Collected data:
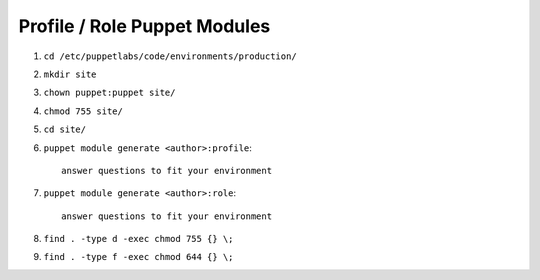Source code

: Profile / Role Puppet Modules
=============================

1. ``cd /etc/puppetlabs/code/environments/production/``

2. ``mkdir site``

3. ``chown puppet:puppet site/``

4. ``chmod 755 site/``

5. ``cd site/``

6. ``puppet module generate <author>:profile``::

    answer questions to fit your environment

7. ``puppet module generate <author>:role``::
    
    answer questions to fit your environment

8. ``find . -type d -exec chmod 755 {} \;``

9. ``find . -type f -exec chmod 644 {} \;``
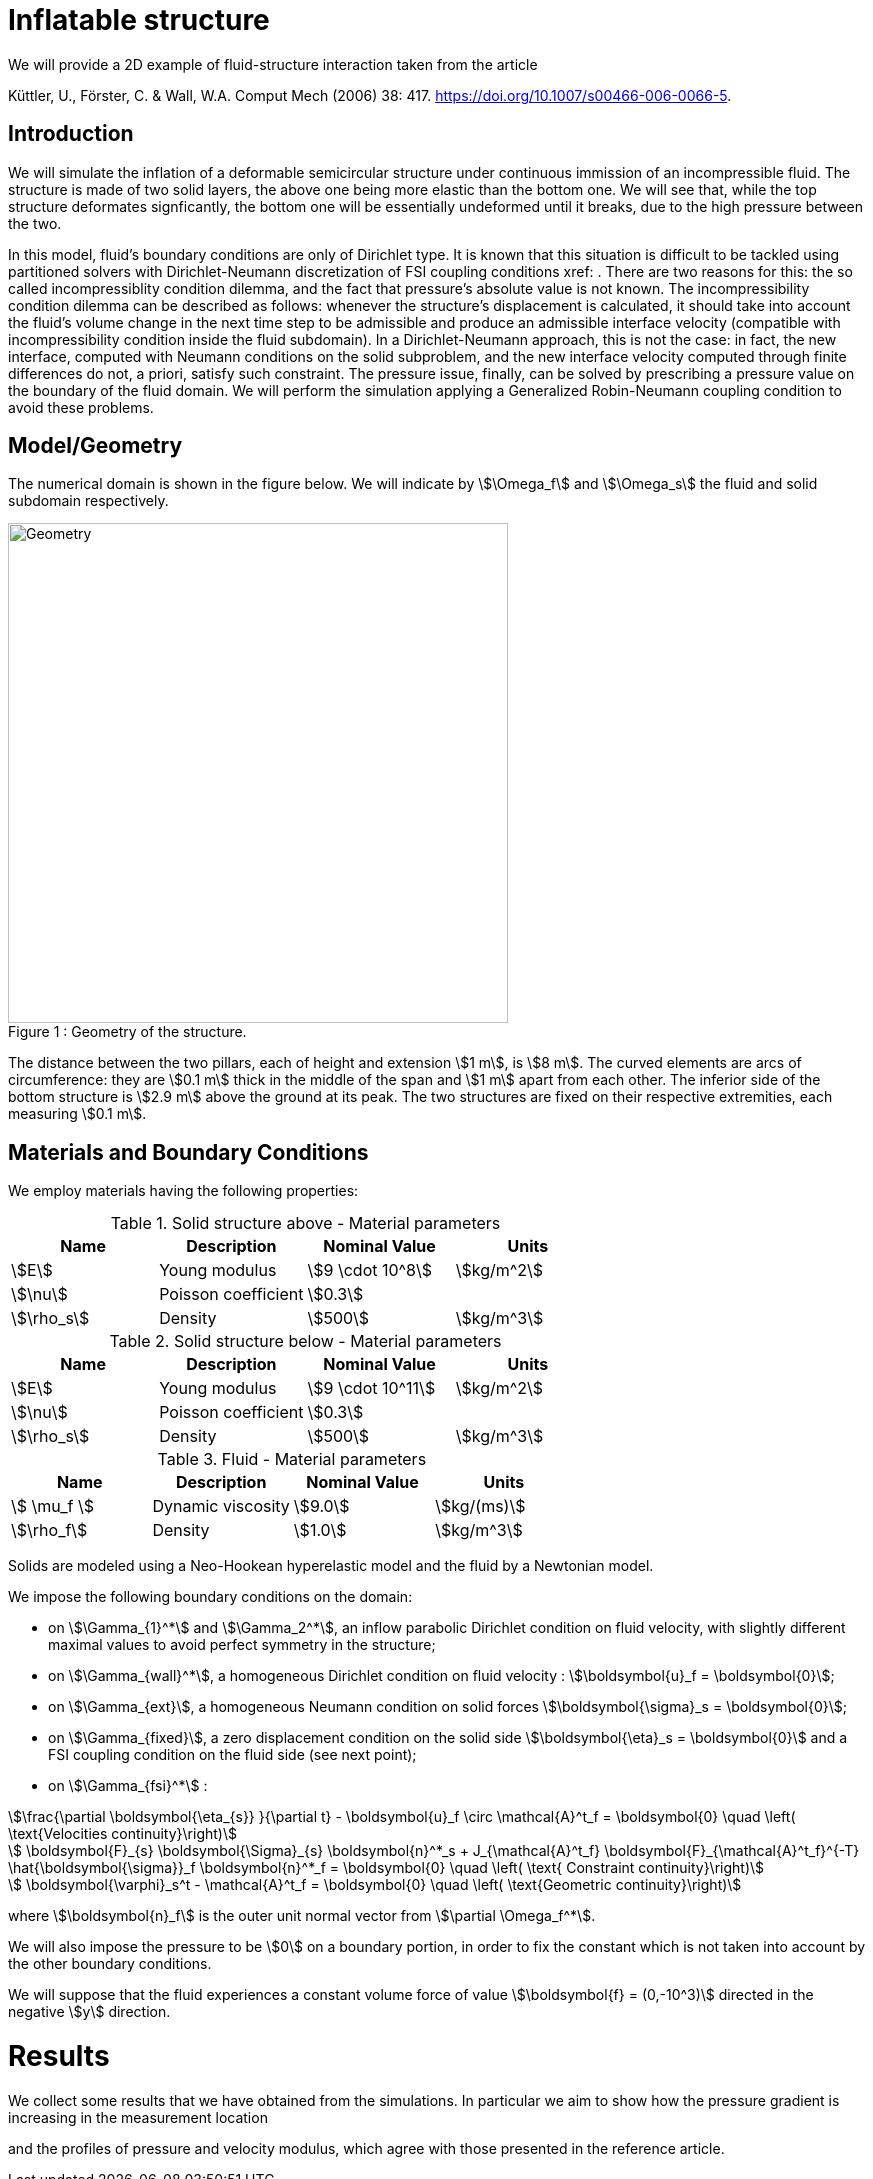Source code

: = Inflatable structure

We will provide a 2D example of fluid-structure interaction taken from the article

Küttler, U., Förster, C. & Wall, W.A. Comput Mech (2006) 38: 417. https://doi.org/10.1007/s00466-006-0066-5.


== Introduction

We will simulate the inflation of a deformable semicircular structure under continuous immission of an incompressible fluid. The structure is made of two solid layers, the above one being more elastic than the bottom one. We will see that, while the top structure deformates signficantly, the bottom one will be essentially undeformed until it breaks, due to the high pressure between the two.

In this model, fluid's boundary conditions are only of Dirichlet type. It is known that this situation is difficult to be tackled using partitioned solvers with Dirichlet-Neumann discretization of FSI coupling conditions xref: . There are two reasons for this: the so called incompressiblity condition dilemma, and the fact that pressure's absolute value is not known. The incompressibility condition dilemma can be described as follows: whenever the structure's displacement is calculated, it should take into account the fluid's volume change in the next time step to be admissible and produce an admissible interface velocity (compatible with incompressibility condition inside the fluid subdomain). In a Dirichlet-Neumann approach, this is not the case: in fact, the new interface, computed with Neumann conditions on the solid subproblem, and the new interface velocity computed through finite differences do not, a priori, satisfy such constraint. The pressure issue, finally, can be solved by prescribing a pressure value on the boundary of the fluid domain. We will perform the simulation applying a Generalized Robin-Neumann coupling condition to avoid these problems.

== Model/Geometry

The numerical domain is shown in the figure below. We will indicate by stem:[\Omega_f] and stem:[\Omega_s] the fluid and solid subdomain respectively. 

[[img-geometry1]]
image::structure/StructureGeometry.png[caption="Figure 1 : ", title="Geometry of the structure.", alt="Geometry", width="500", align="center"]

The distance between the two pillars, each of height and extension stem:[1 m], is stem:[8 m]. The curved elements are arcs of circumference: they are stem:[0.1 m] thick in the middle of the span and stem:[1 m] apart from each other. The inferior side of the bottom structure is stem:[2.9 m] above the ground at its peak. The two structures are fixed on their respective extremities, each measuring stem:[0.1 m].

== Materials and Boundary Conditions

We employ materials having the following properties:

[cols="1,1,^1a,1"]
.Solid structure above - Material parameters
|===
|Name |Description | Nominal Value | Units

|stem:[E] | Young modulus  | stem:[9 \cdot 10^8] | stem:[kg/m^2]
|stem:[\nu] | Poisson coefficient  | stem:[0.3] | 
|stem:[\rho_s] | Density  | stem:[500] | stem:[kg/m^3]
|===

[cols="1,1,^1a,1"]
.Solid structure below - Material parameters
|===
|Name |Description | Nominal Value | Units

|stem:[E] | Young modulus  | stem:[9 \cdot 10^11] | stem:[kg/m^2]
|stem:[\nu] | Poisson coefficient  | stem:[0.3] | 
|stem:[\rho_s] | Density  | stem:[500] | stem:[kg/m^3]
|===

[cols="1,1,^1a,1"]
.Fluid - Material parameters
|===
|Name |Description | Nominal Value | Units

|stem:[ \mu_f ] | Dynamic viscosity  | stem:[9.0] | stem:[kg/(ms)]
|stem:[\rho_f] | Density  | stem:[1.0] | stem:[kg/m^3]
|===

Solids are modeled using a Neo-Hookean hyperelastic model and the fluid by a Newtonian model.

We impose the following boundary conditions on the domain: 

* on stem:[\Gamma_{1}^*] and stem:[\Gamma_2^*], an inflow parabolic Dirichlet condition on fluid velocity, with slightly different maximal values to avoid perfect symmetry in the structure;

* on stem:[\Gamma_{wall}^*], a homogeneous Dirichlet condition on fluid velocity : stem:[\boldsymbol{u}_f = \boldsymbol{0}];

* on stem:[\Gamma_{ext}], a homogeneous Neumann condition on solid forces stem:[\boldsymbol{\sigma}_s = \boldsymbol{0}];

* on stem:[\Gamma_{fixed}], a zero displacement condition on the solid side stem:[\boldsymbol{\eta}_s = \boldsymbol{0}] and a FSI coupling condition on the fluid side (see next point);

* on stem:[\Gamma_{fsi}^*] : 

[stem]
++++
\frac{\partial \boldsymbol{\eta_{s}} }{\partial t} - \boldsymbol{u}_f \circ \mathcal{A}^t_f
  = \boldsymbol{0} \quad \left( \text{Velocities continuity}\right) 
++++

[stem]
++++
  \boldsymbol{F}_{s} \boldsymbol{\Sigma}_{s} \boldsymbol{n}^*_s + J_{\mathcal{A}^t_f} \boldsymbol{F}_{\mathcal{A}^t_f}^{-T} \hat{\boldsymbol{\sigma}}_f \boldsymbol{n}^*_f
  = \boldsymbol{0} \quad \left( \text{ Constraint continuity}\right) 
++++

[stem]
++++
  \boldsymbol{\varphi}_s^t  - \mathcal{A}^t_f
  = \boldsymbol{0} \quad \left( \text{Geometric continuity}\right) 
++++

where stem:[\boldsymbol{n}_f] is the outer unit normal vector from stem:[\partial \Omega_f^*].

We will also impose the pressure to be stem:[0] on a boundary portion, in order to fix the constant which is not taken into account by the other boundary conditions.

We will suppose that the fluid experiences a constant volume force of value stem:[\boldsymbol{f} = (0,-10^3)] directed in the negative stem:[y] direction.

= Results

We collect some results that we have obtained from the simulations. In particular we aim to show how the pressure gradient is increasing in the measurement location

and the profiles of pressure and velocity modulus, which agree with those presented in the reference article.


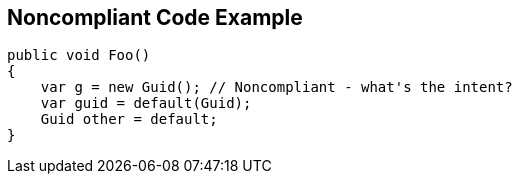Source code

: == Noncompliant Code Example

----
public void Foo()
{
    var g = new Guid(); // Noncompliant - what's the intent?
    var guid = default(Guid);
    Guid other = default;
}
----
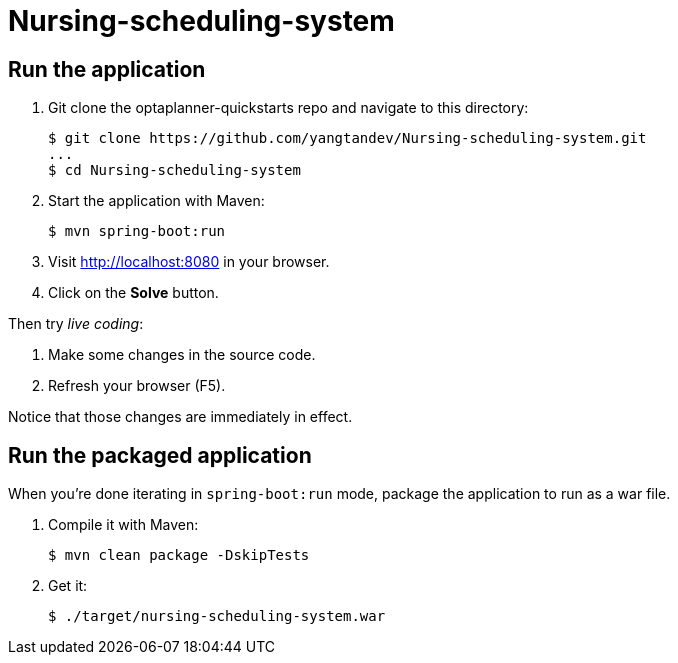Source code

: # Nursing-scheduling-system

[[run]]
== Run the application

. Git clone the optaplanner-quickstarts repo and navigate to this directory:
+
[source, shell]
----
$ git clone https://github.com/yangtandev/Nursing-scheduling-system.git
...
$ cd Nursing-scheduling-system
----

. Start the application with Maven:
+
[source, shell]
----
$ mvn spring-boot:run
----

. Visit http://localhost:8080 in your browser.

. Click on the *Solve* button.

Then try _live coding_:

. Make some changes in the source code.
. Refresh your browser (F5).

Notice that those changes are immediately in effect.


[[package]]
== Run the packaged application

When you're done iterating in `spring-boot:run` mode,
package the application to run as a war file.

. Compile it with Maven:
+
[source, shell]
----
$ mvn clean package -DskipTests
----
. Get it:
+
[source, shell]
----
$ ./target/nursing-scheduling-system.war
----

Task statement: What must be returned is the line with "clean package -DskipTests" plus every line after it to the end of the entries, exactly as they appear.

The answer:
$ mvn clean package -DskipTests
----
. Get it:
+
[source, shell]
----
$ ./target/nursing-scheduling-system.war
----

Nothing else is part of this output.